The effects of a heavy work schedule, together with the apparent critical disdain of his serious works, caused Arnold to suffer a mental collapse.  Like Elgar before him, he entered into deep depression and began to drink heavily.  Several breakdowns and suicide attempts followed and, although he managed to continue writing substantial works, many of them, such as the deeply disturbing Seventh Symphony (1973), reveal a troubled inner world.
Malcolm Arnold moved to Ireland in 1972, where he reveled in the lush scenery and lively Celtic music. Here, however, his behavior became increasingly erratic and, in 1977, his second marriage collapsed and he returned to England, exhausted and unable to work for several years. Significant works eventually emerged during this unhappy period, such as the Trumpet Concerto, Symphony for Brass and the Eighth Symphony.

Later Years

Eventually, fate took a merciful hand as, in 1984, Anthony Day was assigned to care for the troubled composer.  It is no exaggeration to say that, from that time forward, things began to improve dramatically.  The pair moved to a modest property in Attleborough, Norfolk and Malcolm Arnold gradually returned to life.  New music began to emerge, including a set of Irish Dances, the Attleborough Suite, the Cello Concerto for Julian Lloyd Webber, a Fantasy for virtuoso recorder player, Michaela Petrie and, above all, the Ninth Symphony. The latter was originally commissioned by the BBC for European Music Year in 1985, but due to Arnold's ill-health, was not written until 1986, when the entire work emerged in just three weeks. Dedicated to Anthony Day, it was not performed for several years until the late Sir Charles Groves played it through with the orchestra of the National Centre for Orchestral Studies, before a small invited audience that included Arnold's old friend, Denis Egan.
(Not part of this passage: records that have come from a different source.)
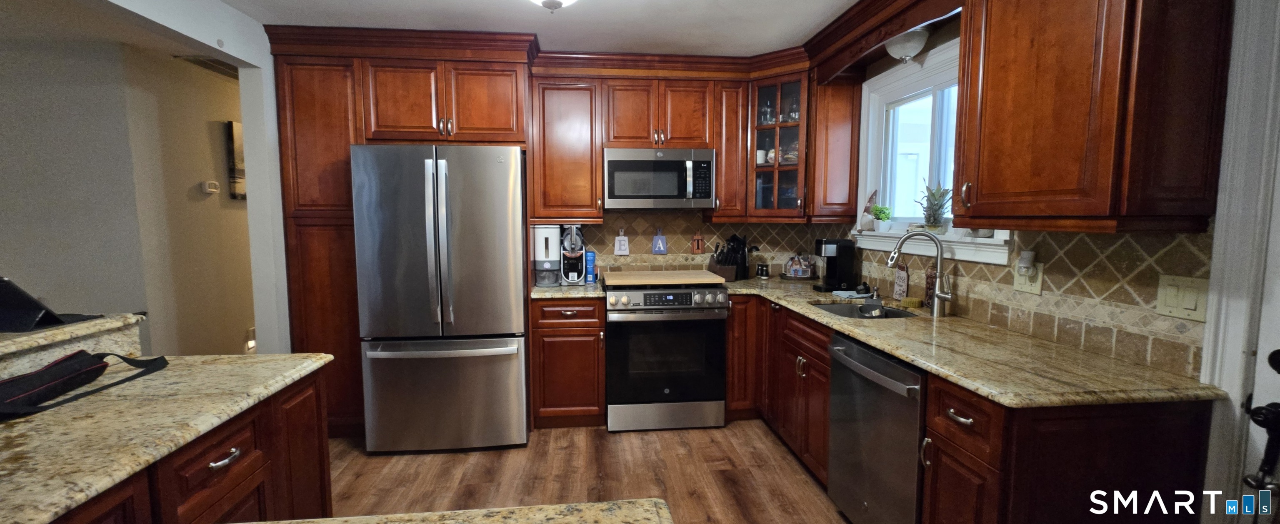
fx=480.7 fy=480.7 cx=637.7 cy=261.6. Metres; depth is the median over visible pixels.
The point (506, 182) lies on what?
refrigerator
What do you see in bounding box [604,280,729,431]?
range oven
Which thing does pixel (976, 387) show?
right countertop
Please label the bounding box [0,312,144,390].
raised bar counter
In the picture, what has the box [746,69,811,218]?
corner glass cabinet
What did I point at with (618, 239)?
wall decoration
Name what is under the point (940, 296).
faucet
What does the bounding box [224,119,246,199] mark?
picture
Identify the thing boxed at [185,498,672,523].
island countertop
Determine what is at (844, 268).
coffee maker
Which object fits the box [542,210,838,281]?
back wall
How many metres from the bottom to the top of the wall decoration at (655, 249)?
0.204 m
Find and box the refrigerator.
[351,143,529,453]
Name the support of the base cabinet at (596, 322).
on the floor
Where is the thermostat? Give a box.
[201,180,219,193]
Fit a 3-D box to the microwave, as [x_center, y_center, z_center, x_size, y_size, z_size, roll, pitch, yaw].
[0.122,-0.585,3.444,0.751,0.412,0.443,0,5,-6]
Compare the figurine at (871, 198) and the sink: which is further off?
the figurine at (871, 198)
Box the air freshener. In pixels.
[1016,249,1036,276]
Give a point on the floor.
(408, 462)
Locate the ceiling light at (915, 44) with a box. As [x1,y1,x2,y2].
[883,27,929,61]
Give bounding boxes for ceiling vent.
[173,55,239,78]
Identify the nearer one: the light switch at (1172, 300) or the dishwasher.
the light switch at (1172, 300)
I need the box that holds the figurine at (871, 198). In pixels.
[857,189,878,230]
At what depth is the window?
2.72 m
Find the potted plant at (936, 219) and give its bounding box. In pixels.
[916,180,952,232]
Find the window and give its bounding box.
[850,35,1014,269]
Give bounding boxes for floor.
[307,419,883,523]
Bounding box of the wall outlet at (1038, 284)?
[1013,260,1043,294]
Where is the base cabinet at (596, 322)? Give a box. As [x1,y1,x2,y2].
[530,296,605,427]
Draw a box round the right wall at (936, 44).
[816,2,1227,388]
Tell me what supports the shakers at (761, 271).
on the right countertop at (976, 387)
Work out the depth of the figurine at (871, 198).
3.05 m
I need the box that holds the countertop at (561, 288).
[529,282,604,299]
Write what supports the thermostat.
attached to the hallway wall at (203, 136)
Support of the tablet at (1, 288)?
on the raised bar counter at (16, 343)
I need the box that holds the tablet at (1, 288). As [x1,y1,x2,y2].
[0,275,67,331]
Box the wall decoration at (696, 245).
[690,230,704,253]
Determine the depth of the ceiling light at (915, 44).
2.39 m
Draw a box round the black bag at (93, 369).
[0,350,167,420]
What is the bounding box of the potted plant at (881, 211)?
[870,203,892,231]
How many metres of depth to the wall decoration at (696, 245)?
3.75 m
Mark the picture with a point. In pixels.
(238, 156)
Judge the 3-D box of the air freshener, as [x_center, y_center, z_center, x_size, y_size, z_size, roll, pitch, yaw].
[1.553,0.003,1.926,0.046,0.094,0.052,0,5,-6]
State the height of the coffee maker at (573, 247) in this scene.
0.422 m
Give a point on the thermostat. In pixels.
(211, 190)
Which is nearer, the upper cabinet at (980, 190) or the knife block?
the upper cabinet at (980, 190)
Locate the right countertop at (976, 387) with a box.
[724,276,1219,408]
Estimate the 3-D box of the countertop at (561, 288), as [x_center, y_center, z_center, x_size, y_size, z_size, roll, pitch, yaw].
[-0.498,0.189,3.294,0.523,0.038,0.643,0,5,-6]
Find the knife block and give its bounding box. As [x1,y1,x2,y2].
[709,233,749,280]
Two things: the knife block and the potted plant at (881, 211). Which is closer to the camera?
the potted plant at (881, 211)
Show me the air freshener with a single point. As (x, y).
(1027, 255)
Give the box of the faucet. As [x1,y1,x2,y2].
[885,228,953,316]
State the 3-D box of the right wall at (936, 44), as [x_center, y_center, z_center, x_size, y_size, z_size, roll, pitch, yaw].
[1.722,0.038,1.078,0.142,2.483,5.653,0,5,-6]
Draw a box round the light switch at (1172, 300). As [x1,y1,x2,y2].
[1155,273,1210,321]
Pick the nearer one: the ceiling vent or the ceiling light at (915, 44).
the ceiling light at (915, 44)
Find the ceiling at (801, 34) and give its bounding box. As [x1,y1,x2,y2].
[22,0,920,56]
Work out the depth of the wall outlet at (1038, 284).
1.91 m
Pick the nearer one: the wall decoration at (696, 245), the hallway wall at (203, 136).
the hallway wall at (203, 136)
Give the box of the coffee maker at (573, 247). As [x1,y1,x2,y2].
[558,224,587,284]
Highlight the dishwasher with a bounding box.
[825,332,926,523]
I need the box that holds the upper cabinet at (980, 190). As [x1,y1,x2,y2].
[947,0,1236,233]
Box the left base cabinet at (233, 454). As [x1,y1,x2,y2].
[44,367,334,523]
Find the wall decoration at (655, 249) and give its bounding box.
[651,228,667,253]
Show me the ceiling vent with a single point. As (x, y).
(217, 63)
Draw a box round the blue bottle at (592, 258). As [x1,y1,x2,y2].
[585,250,596,282]
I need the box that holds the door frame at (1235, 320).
[1195,0,1279,523]
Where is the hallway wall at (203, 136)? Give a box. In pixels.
[0,31,259,356]
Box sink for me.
[811,300,920,319]
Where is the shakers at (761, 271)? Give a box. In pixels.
[755,262,770,278]
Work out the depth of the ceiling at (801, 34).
2.68 m
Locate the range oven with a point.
(710, 316)
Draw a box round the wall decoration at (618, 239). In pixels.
[612,229,629,254]
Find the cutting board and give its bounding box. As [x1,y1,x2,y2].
[601,269,728,286]
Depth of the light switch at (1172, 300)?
1.45 m
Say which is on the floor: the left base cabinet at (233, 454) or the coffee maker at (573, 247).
the left base cabinet at (233, 454)
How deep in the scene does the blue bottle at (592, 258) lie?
3.47 m
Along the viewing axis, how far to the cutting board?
3.12 m
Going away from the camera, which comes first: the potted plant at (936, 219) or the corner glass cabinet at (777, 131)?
the potted plant at (936, 219)
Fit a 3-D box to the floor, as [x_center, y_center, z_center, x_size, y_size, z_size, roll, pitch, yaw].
[-1.260,1.262,1.765,6.468,0.059,7.978,0,5,-6]
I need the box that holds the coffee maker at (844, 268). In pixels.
[811,237,856,291]
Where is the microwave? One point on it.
(657, 196)
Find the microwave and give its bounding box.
[602,147,714,207]
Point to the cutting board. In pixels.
(646, 278)
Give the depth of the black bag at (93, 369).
1.29 m
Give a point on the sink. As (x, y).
(895, 314)
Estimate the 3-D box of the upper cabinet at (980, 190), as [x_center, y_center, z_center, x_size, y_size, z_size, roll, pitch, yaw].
[1.431,-0.609,1.588,0.387,1.012,0.653,0,5,-6]
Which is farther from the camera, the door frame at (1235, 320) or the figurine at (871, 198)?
the figurine at (871, 198)

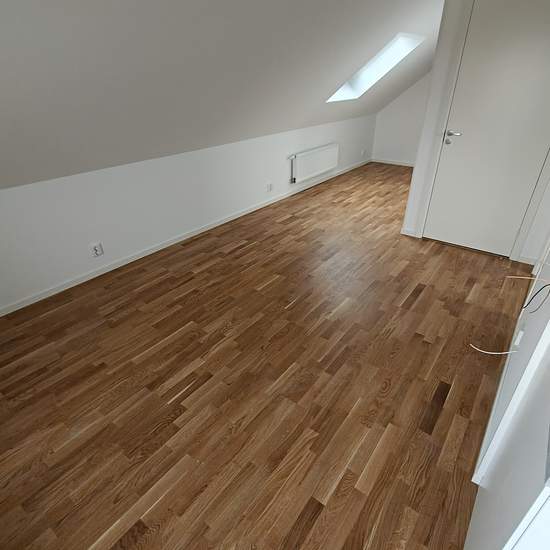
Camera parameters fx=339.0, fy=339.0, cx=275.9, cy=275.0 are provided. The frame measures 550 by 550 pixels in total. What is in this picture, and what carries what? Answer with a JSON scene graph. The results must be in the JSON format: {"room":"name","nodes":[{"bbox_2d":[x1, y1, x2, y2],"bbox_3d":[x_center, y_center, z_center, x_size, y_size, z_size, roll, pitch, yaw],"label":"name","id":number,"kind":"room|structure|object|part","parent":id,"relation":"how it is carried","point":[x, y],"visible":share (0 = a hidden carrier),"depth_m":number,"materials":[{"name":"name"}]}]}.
{"room":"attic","nodes":[
{"label":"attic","id":0,"kind":"room"},
{"bbox_2d":[0,110,375,318],"bbox_3d":[-0.453,-1.186,4.069,0.129,0.886,7.858,21,37,32],"label":"left wall","id":1,"kind":"structure","parent":0,"point":[117,173],"depth_m":3.08,"materials":[{"name":"white paint"}]},
{"bbox_2d":[90,241,103,257],"bbox_3d":[-1.518,-0.216,2.870,0.012,0.116,0.099,21,37,32],"label":"wall socket","id":2,"kind":"object","parent":1,"relation":"attached to","point":[97,252],"visible":0.99,"depth_m":2.87,"materials":[{"name":"white plastic"}]},
{"bbox_2d":[1,157,370,321],"bbox_3d":[-0.396,-0.828,4.266,0.013,0.068,7.581,21,37,32],"label":"baseboard","id":3,"kind":"structure","parent":1,"relation":"attached to","point":[68,286],"depth_m":3.26,"materials":[{"name":"white paint"}]},
{"bbox_2d":[266,182,272,191],"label":"wall socket","id":4,"kind":"object","parent":1,"relation":"attached to","point":[270,185],"visible":0.99,"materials":[{"name":"white plastic"}]},
{"bbox_2d":[288,143,338,182],"bbox_3d":[0.570,-1.663,5.023,0.104,0.383,1.240,21,37,32],"label":"radiator","id":5,"kind":"object","parent":1,"relation":"attached to","point":[328,151],"visible":0.99,"depth_m":4.91,"materials":[{"name":"white metal"}]},
{"bbox_2d":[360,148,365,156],"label":"wall socket","id":6,"kind":"object","parent":1,"relation":"attached to","point":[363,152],"visible":1,"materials":[{"name":"white plastic"}]},
{"bbox_2d":[0,0,445,192],"bbox_3d":[0.041,-1.783,2.999,1.488,1.566,7.948,21,37,32],"label":"sloped ceiling","id":7,"kind":"structure","parent":0,"point":[58,0],"depth_m":2.28,"materials":[{"name":"paint"}]},
{"bbox_2d":[326,32,425,101],"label":"skylight","id":8,"kind":"object","parent":7,"relation":"in","point":[384,53],"visible":0.55,"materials":[{"name":"white paint"}]},
{"bbox_2d":[0,160,530,549],"bbox_3d":[0.927,-0.007,2.992,4.046,0.106,8.293,21,37,32],"label":"wooden floor","id":9,"kind":"structure","parent":0,"point":[182,398],"depth_m":1.86,"materials":[{"name":"brown wood"}]},
{"bbox_2d":[371,69,432,165],"bbox_3d":[2.850,-2.894,5.617,2.471,2.188,0.143,21,37,32],"label":"far wall","id":10,"kind":"structure","parent":0,"point":[383,151],"depth_m":6.13,"materials":[{"name":"white paint"}]},
{"bbox_2d":[371,158,415,166],"bbox_3d":[2.800,-1.955,6.119,2.279,0.066,0.013,21,37,32],"label":"baseboard","id":11,"kind":"structure","parent":10,"relation":"attached to","point":[402,164],"depth_m":6.48,"materials":[{"name":"white paint"}]},
{"bbox_2d":[400,0,549,265],"bbox_3d":[1.862,-1.290,2.802,1.236,2.307,0.132,21,37,32],"label":"door wall","id":12,"kind":"structure","parent":0,"point":[439,45],"depth_m":2.94,"materials":[{"name":"white paint"}]},
{"bbox_2d":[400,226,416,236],"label":"baseboard","id":13,"kind":"structure","parent":12,"relation":"attached to","point":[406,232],"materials":[{"name":"white paint"}]},
{"bbox_2d":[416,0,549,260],"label":"door frame","id":14,"kind":"structure","parent":12,"relation":"attached to","point":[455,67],"depth_m":2.92,"materials":[{"name":"white paint"}]},
{"bbox_2d":[423,0,549,258],"bbox_3d":[1.811,-1.166,2.797,0.809,2.051,0.090,21,37,32],"label":"door","id":15,"kind":"structure","parent":12,"relation":"in","point":[447,160],"depth_m":2.79,"materials":[{"name":"white paint"}]},
{"bbox_3d":[1.560,-1.236,3.024,0.173,0.075,0.115,21,37,32],"label":"door handle","id":16,"kind":"part","parent":15,"relation":"part of","materials":[{"name":"silver metal"}]},
{"bbox_2d":[460,160,549,549],"bbox_3d":[1.215,-0.241,1.206,0.158,2.218,2.831,21,37,32],"label":"right wall","id":17,"kind":"structure","parent":0,"point":[538,460],"depth_m":1.04,"materials":[{"name":"white paint"}]},
{"bbox_2d":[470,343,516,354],"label":"white cable","id":18,"kind":"object","parent":17,"relation":"attached to","point":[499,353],"visible":0.95,"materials":[{"name":"white plastic"}]},
{"bbox_2d":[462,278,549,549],"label":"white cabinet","id":19,"kind":"structure","parent":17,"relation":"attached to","point":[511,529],"depth_m":1.04,"materials":[{"name":"white paint"}]},
{"bbox_2d":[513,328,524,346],"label":"wall socket","id":20,"kind":"object","parent":17,"relation":"attached to","point":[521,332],"visible":0.86,"depth_m":1.77,"materials":[{"name":"white plastic"}]},
{"bbox_2d":[522,281,549,312],"bbox_3d":[1.176,0.082,1.518,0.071,0.197,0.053,21,37,32],"label":"black cable","id":21,"kind":"object","parent":17,"relation":"attached to","point":[532,298],"visible":0.99,"depth_m":1.52,"materials":[{"name":"black plastic"}]}
]}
A broadcast followed in 1992 with the BBC Philharmonic under Groves and three commercial recordings were eventually issued.

In 1991, a young BBC producer called Kriss Rusmanis, himself a former professional horn player, produced a 70th birthday tribute to Malcolm Arnold in the form of a documentary which, many believe, resulted in the conferring of a knighthood in 1993.  Many other honors have been given to Sir Malcolm, including an honorary doctorate from the universities of Oxford, Miami and Ohio, and Ivor Novello Award for Outstanding Services to British Music and, most recently, a Fellowship from the British Academy of Composers and Songwriters.

Malcolm Arnold always loved to attend performances of his own music, and the frailties associated with old age were to prove no barrier during his latter years.  In 2000 he attended the U.S. premiere of his Ninth Symphony, given by the Susquehanna Symphony Orchestra and conducted by Sheldon Bair. Then, in 2003, at the age of eighty-two, Arnold attended a special Arnold Festival, given by Texas University (Austin) and Trinity University (San Antonio).  This series of concerts and events in honor of Arnold was held over a three-month period, from January through to March, and included performances of works from his entire concert repertoire.

Sir Malcolm continued to live happily in Attleborough until his death in 2006 and, although the urge to compose seemed to have left him, he remained in close touch with the world of music, listening incessantly, day and night, to recordings of his own works and music programs on the radio.